2 Risk and return expectations
One important reason why investors today might not hold the same equity proportion as in 2000 is that the portfolios recommended by Gregory and Rutterford were estimated using historic ten year returns, standard deviations of returns, and correlation coefficients. In other words, their recommended model portfolios were based on what had happened in the 1990s and not on what was expected to happen in the 2000s. That a particular ten-year return is likely to be repeated in the following ten years is highly unlikely. An analyst forecasting ten-year returns would like more than one data point to be confident of his forecast. For example, the Barclays Equity Gilt Study goes back to 1900, which is only 11 or so decades ago. In addition, economic conditions may have changed so that, even with a long historic time series, forecasts of future returns, volatilities and correlations may not be appropriate. Seismic events such as 2008 and 2016 have woken investors up to the fact that risk cannot be measured by volatility alone.

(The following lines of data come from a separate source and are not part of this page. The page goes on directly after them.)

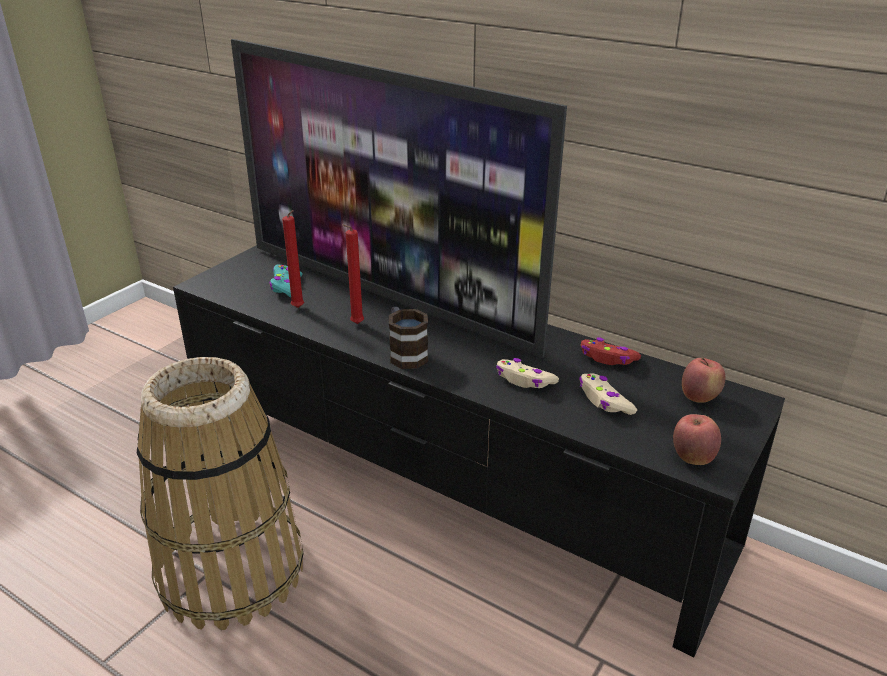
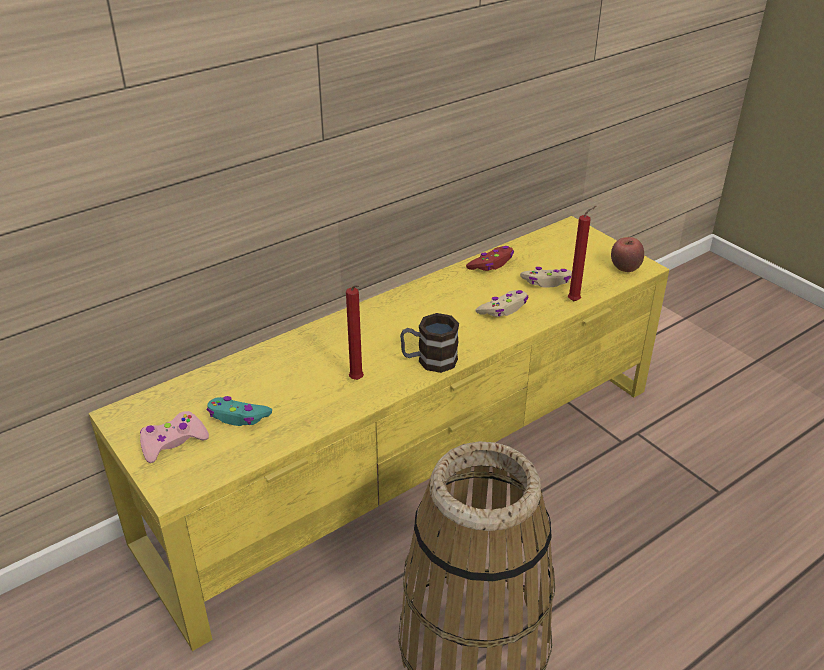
camera: 70 degrees left, 5 degrees up
black tv stand [173,245,785,657] -> yellow tv stand [89,216,669,651]
television [231,39,567,358] -> none
red candle [282,210,304,308] -> red candle moved to [568,206,596,301]
apple [682,358,725,403] -> none
none -> pink game controller [140,411,209,463]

Which is why there is much more emphasis on liquidity – is an asset saleable within a reasonable time frame? – and on drawdown - the decline in value from peak to trough over a period - as well as how long a portfolio takes to recover that loss.
The investment management regulator, the Financial Conduct Authority or FCA (previously called the FSA), has recognised that the simple measure, volatility or standard deviation of returns, is not enough to capture the complexity of risk as understood by investors.